__Task__.
Your answer must be a single number: how many lines in the records include the word "dout".

(Recorded data)
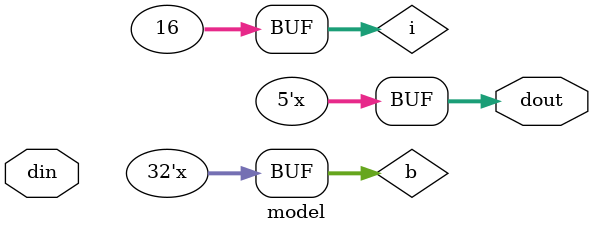
<source format=sv>
module model #(parameter
  DATA_WIDTH = 16
) (
  input [DATA_WIDTH-1:0] din,
  output logic [$clog2(DATA_WIDTH):0] dout
);

	int i;
  	int b = 0;

    always_comb begin
      for(i = 0; i < DATA_WIDTH; i++) begin
        b = din[i] + b;
      end
    end

    assign dout = b;

endmodule

</source>
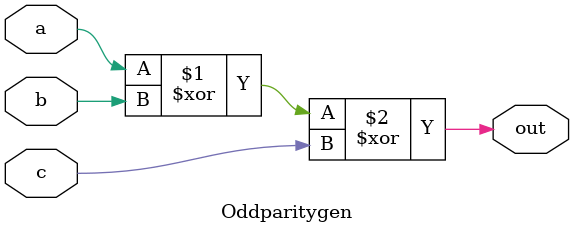
<source format=v>
module Oddparitygen(a,b,c,out);
input a,b,c;
output out;
assign out = a^b^c;
endmodule

</source>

__Task answer__.
2